Before-and-after change data:
_ _ _ _

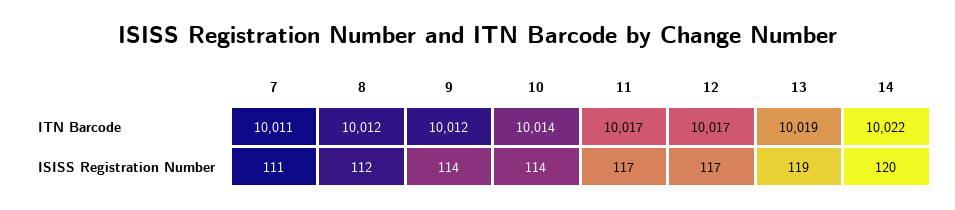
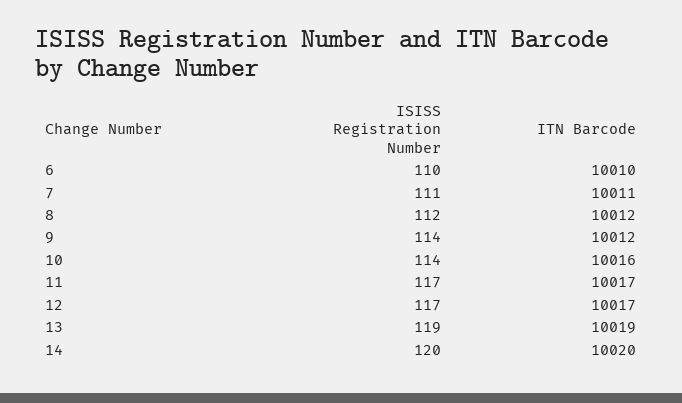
  {
    "7": {
      "ITN Barcode": 10011,
      "ISISS Registration Number": 111
    },
    "8": {
      "ITN Barcode": 10012,
      "ISISS Registration Number": 112
    },
    "9": {
      "ITN Barcode": 10012,
      "ISISS Registration Number": 114
    },
    "10": {
-     "ITN Barcode": 10014,
+     "ITN Barcode": 10016,
      "ISISS Registration Number": 114
    },
    "11": {
      "ITN Barcode": 10017,
      "ISISS Registration Number": 117
    },
    "12": {
      "ITN Barcode": 10017,
      "ISISS Registration Number": 117
    },
    "13": {
      "ITN Barcode": 10019,
      "ISISS Registration Number": 119
    },
    "14": {
-     "ITN Barcode": 10022,
+     "ITN Barcode": 10020,
      "ISISS Registration Number": 120
-   }
+   },
+   "6": {
+     "ISISS Registration Number": 110,
+     "ITN Barcode": 10010
+   }
  }

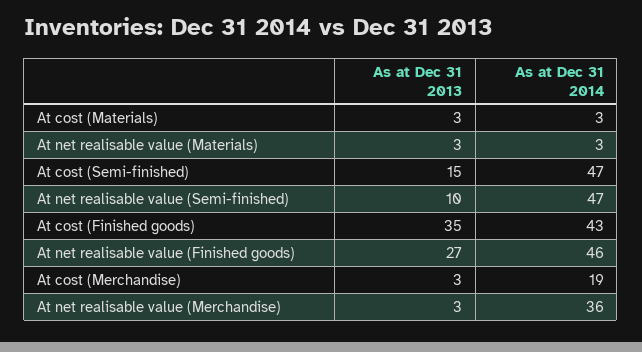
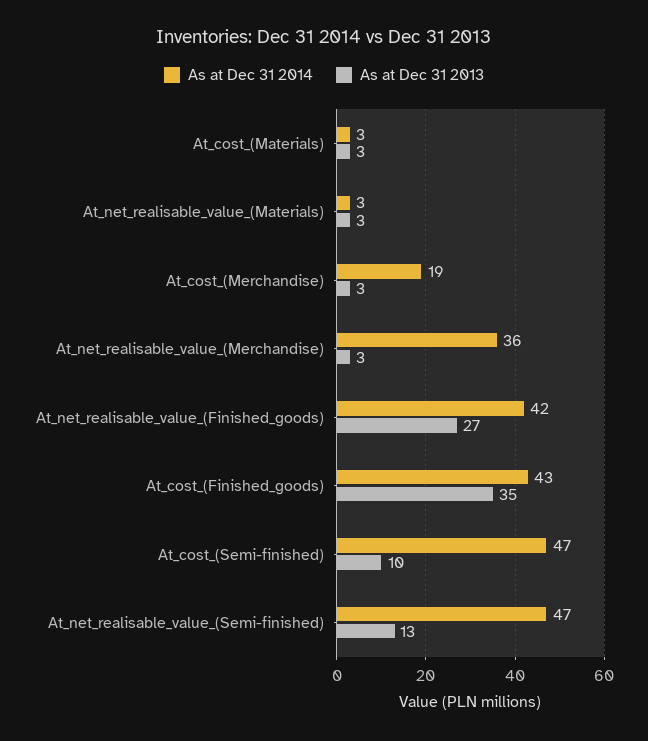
  {
    "As at Dec 31 2013": {
      "At cost (Materials)": 3,
      "At net realisable value (Materials)": 3,
-     "At cost (Semi-finished)": 15,
+     "At cost (Semi-finished)": 10,
-     "At net realisable value (Semi-finished)": 10,
+     "At net realisable value (Semi-finished)": 13,
      "At cost (Finished goods)": 35,
      "At net realisable value (Finished goods)": 27,
      "At cost (Merchandise)": 3,
      "At net realisable value (Merchandise)": 3
    },
    "As at Dec 31 2014": {
      "At cost (Materials)": 3,
      "At net realisable value (Materials)": 3,
      "At cost (Semi-finished)": 47,
      "At net realisable value (Semi-finished)": 47,
      "At cost (Finished goods)": 43,
-     "At net realisable value (Finished goods)": 46,
+     "At net realisable value (Finished goods)": 42,
      "At cost (Merchandise)": 19,
      "At net realisable value (Merchandise)": 36
    }
  }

_ _ _ _

#### WHAT TO PRODUCE
Retype the data exactly as it stands, but keep the images out of your copy.

#### SOLUTION
  {
    "7": {
      "ITN Barcode": 10011,
      "ISISS Registration Number": 111
    },
    "8": {
      "ITN Barcode": 10012,
      "ISISS Registration Number": 112
    },
    "9": {
      "ITN Barcode": 10012,
      "ISISS Registration Number": 114
    },
    "10": {
-     "ITN Barcode": 10014,
+     "ITN Barcode": 10016,
      "ISISS Registration Number": 114
    },
    "11": {
      "ITN Barcode": 10017,
      "ISISS Registration Number": 117
    },
    "12": {
      "ITN Barcode": 10017,
      "ISISS Registration Number": 117
    },
    "13": {
      "ITN Barcode": 10019,
      "ISISS Registration Number": 119
    },
    "14": {
-     "ITN Barcode": 10022,
+     "ITN Barcode": 10020,
      "ISISS Registration Number": 120
-   }
+   },
+   "6": {
+     "ISISS Registration Number": 110,
+     "ITN Barcode": 10010
+   }
  }

  {
    "As at Dec 31 2013": {
      "At cost (Materials)": 3,
      "At net realisable value (Materials)": 3,
-     "At cost (Semi-finished)": 15,
+     "At cost (Semi-finished)": 10,
-     "At net realisable value (Semi-finished)": 10,
+     "At net realisable value (Semi-finished)": 13,
      "At cost (Finished goods)": 35,
      "At net realisable value (Finished goods)": 27,
      "At cost (Merchandise)": 3,
      "At net realisable value (Merchandise)": 3
    },
    "As at Dec 31 2014": {
      "At cost (Materials)": 3,
      "At net realisable value (Materials)": 3,
      "At cost (Semi-finished)": 47,
      "At net realisable value (Semi-finished)": 47,
      "At cost (Finished goods)": 43,
-     "At net realisable value (Finished goods)": 46,
+     "At net realisable value (Finished goods)": 42,
      "At cost (Merchandise)": 19,
      "At net realisable value (Merchandise)": 36
    }
  }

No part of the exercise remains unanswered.